8. The Pacific Solution
A backflip now from Australia that, in 2012, saw politicians hurling insults at each other. In 2008, the government of Kevin Rudd oversaw the closure of detention centers for immigrants in the Pacific Ocean, namely on the island of Nauru and Manus Island. The offshore immigrant processing centers had been set up under John Howard, but they were deemed unethical and illegal as well as costing in excess of $1bn (see above). Just 4 years later, the centers were reopening after a spate of deaths at sea as refugees tried to enter Australia directly. Heading up the initiative was Prime Minister Julia Gillard, who had denounced the centers as “wrong as a matter of principle” while in opposition. The backtrack was accompanied with a plea for political tolerance, as she said “the time for the political point-scoring, the yelling, the shouting, that time is over”. The bill was passed and the next prime minister – none other than Kevin Rudd again – has implemented it. An embarrassing and heated climbdown.
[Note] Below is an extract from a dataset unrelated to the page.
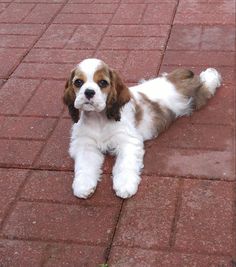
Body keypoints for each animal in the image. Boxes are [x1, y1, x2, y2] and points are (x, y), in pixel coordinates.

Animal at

7. Romney on Climate Change
Mitt Romney has a difficult relationship with the thorny issue of climate change, with attacks on his flippant remarks about rising sea levels. But the starkest flip-flop he has made involves the effect of human activity on climate change. The change of heart is starkly illustrated by two quotes from Romney, made just a year apart. The first featured in his 2010 book “No apology”, where he says “I believe that climate change is occurring…I also believe that human activity is a contributing factor”. A year later, speaking at the Consol Energy Center in Pittsburgh, Pennsylvania, he said “My view is that we don’t know what’s causing climate change on this planet”. So, what’s it to be Mitt? Or does it depend on which side is more powerful at the time?
6. Poll Tax
If you were to think of the most unpopular taxes of all time, poll tax would be fairly high on the list. Officially known as the community charge, it was proposed in the UK in 1989 as a way of charging individuals to fund their community services. The cumbersome administrative system would have caused multiple problems, like students being able to move house without paying and so leaving a payments hole. The population of the UK were so enraged by what they saw as an unfair tax that riots broke out. The most notorious was in Trafalgar Square on March 31st 1990 (pictured above) and government ministers rapidly rethought the introduction of the tax. But the prime minister at the time – Margaret Thatcher – was famously “not for turning” and refused to back down. So she was eventually ousted and all her potential successors vowed to block the tax, John Major finally abolishing the tax the following year.